# Pekingese Shaved?



## TheDogLuver90 (Sep 7, 2008)

Im getting a new pair of Oster Clippers and I have a pekingese that i want to shave. (we want him to be clipped like that.) But the only thing is i dont know what size blade to use? I want it short but not to were hes bald. ASAP HELP!


----------



## pamperedpups (Dec 7, 2006)

Pekes can look very cute shaved, but keep in mind that if your dog has or develops a condition such as diabetes or cushings after shaving the coat may never look the same again. That said, I think a Peke done in a #4 is about as short as you can go while still leaving a short, somewhat plush coat. A #3, or #5/8 will leave the coat slightly longer still, and then you have a variety of snap ons that will leave the coat various lengths over 1". You'll want a #10 for the sanitary areas.


----------



## Love's_Sophie (Sep 23, 2007)

For people who want their Pekes (and similarly coated dogs) short, I never go shorter than a #4...the only exception is if the dog is so matted that there is no other option but to take it down shorter.
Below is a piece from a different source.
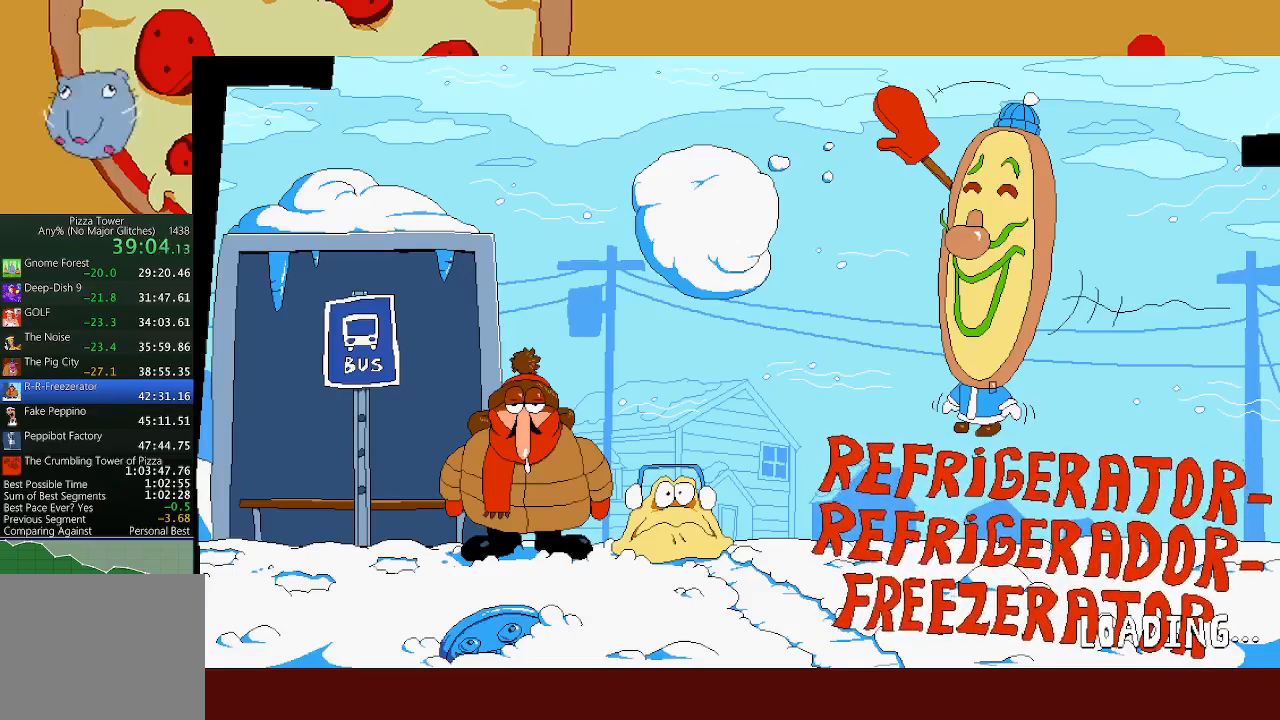
{"buttons": ["R2"], "left_stick": "right", "events": [[50, "left_stick", "right"], [67, "R2", "down"]]}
The most common blade I use is the 4 for short; other wise I use #3's, 5\8s blades; the thing I enjoy most is hand scissoring them...they are super cute then


----------



## TheDogLuver90 (Sep 7, 2008)

Sounds good.


----------



## TheDogLuver90 (Sep 7, 2008)

*UPDATE* I shaved him.


----------



## WicketLeia (Oct 15, 2007)

So cute! Except for the winter months, I always keep my Pek shaved.. he loves it and looks so cute! Wicket usually looks like yours shaved, but I leave his tail a little fuller. He always acts like a little wild puppy again every time I get him shaved.. it's funny.


----------



## TheDogLuver90 (Sep 7, 2008)

Hahaha.


----------